Comparison with Date Convention Used by Fred Espenak

In his web pages giving lunar eclipse dates Fred Espenak uses (as does this website) the astronomical year numbering system, as explained above. However, for any particular eclipse date, he does not state whether this is a date in the Julian Calendar or in the Gregorian Calendar. In fact he is using Julian Calendar dates for eclipses before the official introduction of the Gregorian Calendar in October 1582 (see The Gregorian Reform) and Gregorian Calendar dates after October 1582.

At Catalog of Lunar Eclipses: 1501 to 1600 ( 1501 CE to 1600 CE ) Espenak has two lunar eclipses dates, "1582 Jul 05" followed immediately by "1582 Dec 09". The first date (as are earlier dates) is a date in the Julian Calendar, the second date (and later dates) is a date in the Gregorian.

Since the page is entitled "Eclipses 1501 CE to 1600 CE" it might be thought that Espenak is using "CE" to designate the "Common Era" a.k.a. "Gregorian" Calendar, and that his dates prior to October 1582 are in the proleptic Gregorian Calendar, whereas they are actually in the Julian Calendar. In fact (as he explains elsewhere) he is using "CE" simply as a religiously-neutral substitute for "A.D." and "BCE" as a substitute for "B.C." But his year numbers in his dates use the astronomical year numbering system, whereas his year numbers in his web page headings use the CE/BCE system, a difference which is a possible source of confusion.

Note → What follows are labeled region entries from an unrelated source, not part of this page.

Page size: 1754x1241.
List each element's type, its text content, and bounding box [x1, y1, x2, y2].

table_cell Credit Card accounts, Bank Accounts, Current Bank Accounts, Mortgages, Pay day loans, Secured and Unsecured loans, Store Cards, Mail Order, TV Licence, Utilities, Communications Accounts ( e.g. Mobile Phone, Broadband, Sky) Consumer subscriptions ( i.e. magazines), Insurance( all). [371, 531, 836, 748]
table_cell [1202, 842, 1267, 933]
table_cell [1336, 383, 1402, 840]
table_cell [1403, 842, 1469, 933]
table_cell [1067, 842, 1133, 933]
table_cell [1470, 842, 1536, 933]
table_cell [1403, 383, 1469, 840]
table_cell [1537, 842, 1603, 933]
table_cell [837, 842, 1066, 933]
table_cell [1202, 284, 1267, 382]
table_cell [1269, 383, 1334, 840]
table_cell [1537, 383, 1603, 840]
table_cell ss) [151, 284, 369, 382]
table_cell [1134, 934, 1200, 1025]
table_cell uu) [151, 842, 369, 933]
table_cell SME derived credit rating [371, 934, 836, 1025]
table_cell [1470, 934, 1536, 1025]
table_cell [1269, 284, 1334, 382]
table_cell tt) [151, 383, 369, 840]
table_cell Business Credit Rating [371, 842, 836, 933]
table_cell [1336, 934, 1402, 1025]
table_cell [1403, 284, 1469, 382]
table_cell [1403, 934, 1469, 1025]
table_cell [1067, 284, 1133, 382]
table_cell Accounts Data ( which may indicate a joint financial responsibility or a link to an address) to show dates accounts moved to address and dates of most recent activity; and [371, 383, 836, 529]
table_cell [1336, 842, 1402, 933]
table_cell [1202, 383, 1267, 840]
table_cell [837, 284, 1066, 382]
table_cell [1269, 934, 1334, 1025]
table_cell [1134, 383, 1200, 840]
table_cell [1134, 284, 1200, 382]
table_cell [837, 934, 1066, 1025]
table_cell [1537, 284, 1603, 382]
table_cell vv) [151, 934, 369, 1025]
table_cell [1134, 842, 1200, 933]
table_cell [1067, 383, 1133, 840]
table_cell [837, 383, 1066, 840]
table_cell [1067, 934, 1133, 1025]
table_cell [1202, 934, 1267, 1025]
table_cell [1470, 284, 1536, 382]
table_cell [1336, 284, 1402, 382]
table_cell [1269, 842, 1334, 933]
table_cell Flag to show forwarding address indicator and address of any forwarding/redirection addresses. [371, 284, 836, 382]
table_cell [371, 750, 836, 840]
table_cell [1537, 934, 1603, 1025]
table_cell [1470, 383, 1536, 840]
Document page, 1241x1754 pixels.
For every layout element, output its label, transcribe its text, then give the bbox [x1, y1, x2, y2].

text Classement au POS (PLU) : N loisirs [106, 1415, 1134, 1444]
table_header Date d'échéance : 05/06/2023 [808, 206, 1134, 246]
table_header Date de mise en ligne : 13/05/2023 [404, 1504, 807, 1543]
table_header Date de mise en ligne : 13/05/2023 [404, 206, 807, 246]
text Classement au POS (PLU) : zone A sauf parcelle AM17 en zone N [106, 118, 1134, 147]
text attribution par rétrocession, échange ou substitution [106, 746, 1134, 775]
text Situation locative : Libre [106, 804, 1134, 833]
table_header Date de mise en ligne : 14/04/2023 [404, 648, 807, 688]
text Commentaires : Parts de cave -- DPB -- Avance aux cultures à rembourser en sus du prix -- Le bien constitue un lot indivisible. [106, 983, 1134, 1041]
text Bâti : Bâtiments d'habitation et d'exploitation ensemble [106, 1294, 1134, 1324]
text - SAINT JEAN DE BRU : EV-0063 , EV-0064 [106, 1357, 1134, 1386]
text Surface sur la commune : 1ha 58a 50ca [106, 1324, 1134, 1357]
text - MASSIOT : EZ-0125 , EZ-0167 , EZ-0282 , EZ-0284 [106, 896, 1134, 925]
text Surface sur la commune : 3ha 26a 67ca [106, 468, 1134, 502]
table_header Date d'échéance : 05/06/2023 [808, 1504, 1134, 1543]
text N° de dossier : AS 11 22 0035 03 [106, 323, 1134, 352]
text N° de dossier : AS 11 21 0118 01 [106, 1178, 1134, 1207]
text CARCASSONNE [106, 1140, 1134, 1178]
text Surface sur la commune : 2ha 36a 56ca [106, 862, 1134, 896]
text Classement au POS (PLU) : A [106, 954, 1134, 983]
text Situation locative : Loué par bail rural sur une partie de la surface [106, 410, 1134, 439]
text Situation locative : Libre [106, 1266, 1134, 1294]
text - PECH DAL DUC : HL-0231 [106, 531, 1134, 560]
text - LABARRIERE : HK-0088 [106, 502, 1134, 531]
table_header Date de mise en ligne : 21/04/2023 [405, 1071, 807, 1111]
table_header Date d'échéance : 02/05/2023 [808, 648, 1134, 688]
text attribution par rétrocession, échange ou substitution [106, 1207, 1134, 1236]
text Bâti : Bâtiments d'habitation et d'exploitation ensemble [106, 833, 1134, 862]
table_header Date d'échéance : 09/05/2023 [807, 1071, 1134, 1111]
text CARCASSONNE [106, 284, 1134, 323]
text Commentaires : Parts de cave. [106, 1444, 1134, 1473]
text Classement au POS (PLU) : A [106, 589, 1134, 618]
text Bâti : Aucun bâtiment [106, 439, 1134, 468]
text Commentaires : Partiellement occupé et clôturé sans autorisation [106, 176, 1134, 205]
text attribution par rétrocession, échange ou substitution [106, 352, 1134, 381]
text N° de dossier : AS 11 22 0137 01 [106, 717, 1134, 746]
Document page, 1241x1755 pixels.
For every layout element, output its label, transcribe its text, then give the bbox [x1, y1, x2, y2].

All dates on this website use "CE" to mean the "Common Era Calendar" in the sense of the Gregorian Calendar including (for dates prior to October 1582) the proleptic Gregorian Calendar. Thus, for example, our Lunar Calendars and Eclipse Finder software shows that a penumbral lunar eclipse occurred at 1582-07-15 CE 18:05 GMT and at the same time on 1582-07-05 JC, that is, on July 15, 1582, in the proleptic Gregorian Calendar and on July 5, 1582, in the Julian Calendar.